* _What the exercise asks_
Without changing a single word, set down all of the records.

━━━━

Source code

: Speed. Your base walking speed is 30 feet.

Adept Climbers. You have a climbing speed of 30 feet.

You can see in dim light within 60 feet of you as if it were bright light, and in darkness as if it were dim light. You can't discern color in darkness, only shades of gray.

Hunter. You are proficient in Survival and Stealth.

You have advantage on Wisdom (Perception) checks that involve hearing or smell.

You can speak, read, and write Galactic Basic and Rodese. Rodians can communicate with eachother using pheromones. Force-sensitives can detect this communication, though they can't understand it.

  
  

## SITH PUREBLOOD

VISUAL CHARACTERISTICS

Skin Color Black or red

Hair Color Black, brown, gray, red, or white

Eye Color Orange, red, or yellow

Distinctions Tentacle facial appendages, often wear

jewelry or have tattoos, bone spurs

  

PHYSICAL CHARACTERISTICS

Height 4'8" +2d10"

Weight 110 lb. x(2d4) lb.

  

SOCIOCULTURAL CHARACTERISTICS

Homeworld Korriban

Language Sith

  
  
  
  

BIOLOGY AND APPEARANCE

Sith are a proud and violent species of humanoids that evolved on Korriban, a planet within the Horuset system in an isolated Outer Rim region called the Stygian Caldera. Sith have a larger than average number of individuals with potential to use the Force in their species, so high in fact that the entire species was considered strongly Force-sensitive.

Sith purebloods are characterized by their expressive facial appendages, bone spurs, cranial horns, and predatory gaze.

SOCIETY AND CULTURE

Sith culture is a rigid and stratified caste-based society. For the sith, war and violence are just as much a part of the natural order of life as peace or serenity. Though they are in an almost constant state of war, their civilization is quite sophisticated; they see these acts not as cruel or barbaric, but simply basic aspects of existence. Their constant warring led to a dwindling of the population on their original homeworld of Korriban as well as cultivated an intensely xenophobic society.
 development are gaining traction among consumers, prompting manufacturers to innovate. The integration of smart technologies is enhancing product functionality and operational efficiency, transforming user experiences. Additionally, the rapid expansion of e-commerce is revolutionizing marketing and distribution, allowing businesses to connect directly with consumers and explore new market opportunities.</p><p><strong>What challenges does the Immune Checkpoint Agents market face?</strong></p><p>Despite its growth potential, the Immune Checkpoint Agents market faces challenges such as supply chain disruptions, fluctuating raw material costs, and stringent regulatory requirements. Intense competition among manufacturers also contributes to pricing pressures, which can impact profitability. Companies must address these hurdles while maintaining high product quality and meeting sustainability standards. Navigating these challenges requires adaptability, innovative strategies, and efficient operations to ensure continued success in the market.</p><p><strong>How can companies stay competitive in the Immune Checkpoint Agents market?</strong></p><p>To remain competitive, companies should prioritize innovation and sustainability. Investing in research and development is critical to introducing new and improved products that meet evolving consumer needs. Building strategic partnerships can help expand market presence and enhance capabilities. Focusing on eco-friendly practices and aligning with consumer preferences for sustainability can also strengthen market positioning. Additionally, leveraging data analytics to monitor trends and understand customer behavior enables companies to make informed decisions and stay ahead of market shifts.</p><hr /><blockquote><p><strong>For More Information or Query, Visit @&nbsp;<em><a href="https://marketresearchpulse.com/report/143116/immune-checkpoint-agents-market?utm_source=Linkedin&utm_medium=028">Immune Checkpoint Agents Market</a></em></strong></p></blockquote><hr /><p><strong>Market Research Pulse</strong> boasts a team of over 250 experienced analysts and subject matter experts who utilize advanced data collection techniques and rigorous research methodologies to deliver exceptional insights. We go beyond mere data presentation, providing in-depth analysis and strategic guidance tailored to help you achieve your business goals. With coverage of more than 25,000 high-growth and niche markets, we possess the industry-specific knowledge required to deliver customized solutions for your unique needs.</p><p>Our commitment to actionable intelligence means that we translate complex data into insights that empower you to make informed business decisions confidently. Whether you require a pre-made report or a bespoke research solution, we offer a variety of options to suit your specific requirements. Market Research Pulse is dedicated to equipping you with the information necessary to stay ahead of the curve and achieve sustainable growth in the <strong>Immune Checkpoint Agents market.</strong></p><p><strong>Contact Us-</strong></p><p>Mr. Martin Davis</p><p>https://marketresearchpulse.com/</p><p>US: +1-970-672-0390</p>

━━━━

* _Answer space_
Source code

: Speed. Your base walking speed is 30 feet.

Adept Climbers. You have a climbing speed of 30 feet.

You can see in dim light within 60 feet of you as if it were bright light, and in darkness as if it were dim light. You can't discern color in darkness, only shades of gray.

Hunter. You are proficient in Survival and Stealth.

You have advantage on Wisdom (Perception) checks that involve hearing or smell.

You can speak, read, and write Galactic Basic and Rodese. Rodians can communicate with eachother using pheromones. Force-sensitives can detect this communication, though they can't understand it.

  
  

## SITH PUREBLOOD

VISUAL CHARACTERISTICS

Skin Color Black or red

Hair Color Black, brown, gray, red, or white

Eye Color Orange, red, or yellow

Distinctions Tentacle facial appendages, often wear

jewelry or have tattoos, bone spurs

  

PHYSICAL CHARACTERISTICS

Height 4'8" +2d10"

Weight 110 lb. x(2d4) lb.

  

SOCIOCULTURAL CHARACTERISTICS

Homeworld Korriban

Language Sith

  
  
  
  

BIOLOGY AND APPEARANCE

Sith are a proud and violent species of humanoids that evolved on Korriban, a planet within the Horuset system in an isolated Outer Rim region called the Stygian Caldera. Sith have a larger than average number of individuals with potential to use the Force in their species, so high in fact that the entire species was considered strongly Force-sensitive.

Sith purebloods are characterized by their expressive facial appendages, bone spurs, cranial horns, and predatory gaze.

SOCIETY AND CULTURE

Sith culture is a rigid and stratified caste-based society. For the sith, war and violence are just as much a part of the natural order of life as peace or serenity. Though they are in an almost constant state of war, their civilization is quite sophisticated; they see these acts not as cruel or barbaric, but simply basic aspects of existence. Their constant warring led to a dwindling of the population on their original homeworld of Korriban as well as cultivated an intensely xenophobic society.
 development are gaining traction among consumers, prompting manufacturers to innovate. The integration of smart technologies is enhancing product functionality and operational efficiency, transforming user experiences. Additionally, the rapid expansion of e-commerce is revolutionizing marketing and distribution, allowing businesses to connect directly with consumers and explore new market opportunities.</p><p><strong>What challenges does the Immune Checkpoint Agents market face?</strong></p><p>Despite its growth potential, the Immune Checkpoint Agents market faces challenges such as supply chain disruptions, fluctuating raw material costs, and stringent regulatory requirements. Intense competition among manufacturers also contributes to pricing pressures, which can impact profitability. Companies must address these hurdles while maintaining high product quality and meeting sustainability standards. Navigating these challenges requires adaptability, innovative strategies, and efficient operations to ensure continued success in the market.</p><p><strong>How can companies stay competitive in the Immune Checkpoint Agents market?</strong></p><p>To remain competitive, companies should prioritize innovation and sustainability. Investing in research and development is critical to introducing new and improved products that meet evolving consumer needs. Building strategic partnerships can help expand market presence and enhance capabilities. Focusing on eco-friendly practices and aligning with consumer preferences for sustainability can also strengthen market positioning. Additionally, leveraging data analytics to monitor trends and understand customer behavior enables companies to make informed decisions and stay ahead of market shifts.</p><hr /><blockquote><p><strong>For More Information or Query, Visit @&nbsp;<em><a href="https://marketresearchpulse.com/report/143116/immune-checkpoint-agents-market?utm_source=Linkedin&utm_medium=028">Immune Checkpoint Agents Market</a></em></strong></p></blockquote><hr /><p><strong>Market Research Pulse</strong> boasts a team of over 250 experienced analysts and subject matter experts who utilize advanced data collection techniques and rigorous research methodologies to deliver exceptional insights. We go beyond mere data presentation, providing in-depth analysis and strategic guidance tailored to help you achieve your business goals. With coverage of more than 25,000 high-growth and niche markets, we possess the industry-specific knowledge required to deliver customized solutions for your unique needs.</p><p>Our commitment to actionable intelligence means that we translate complex data into insights that empower you to make informed business decisions confidently. Whether you require a pre-made report or a bespoke research solution, we offer a variety of options to suit your specific requirements. Market Research Pulse is dedicated to equipping you with the information necessary to stay ahead of the curve and achieve sustainable growth in the <strong>Immune Checkpoint Agents market.</strong></p><p><strong>Contact Us-</strong></p><p>Mr. Martin Davis</p><p>https://marketresearchpulse.com/</p><p>US: +1-970-672-0390</p>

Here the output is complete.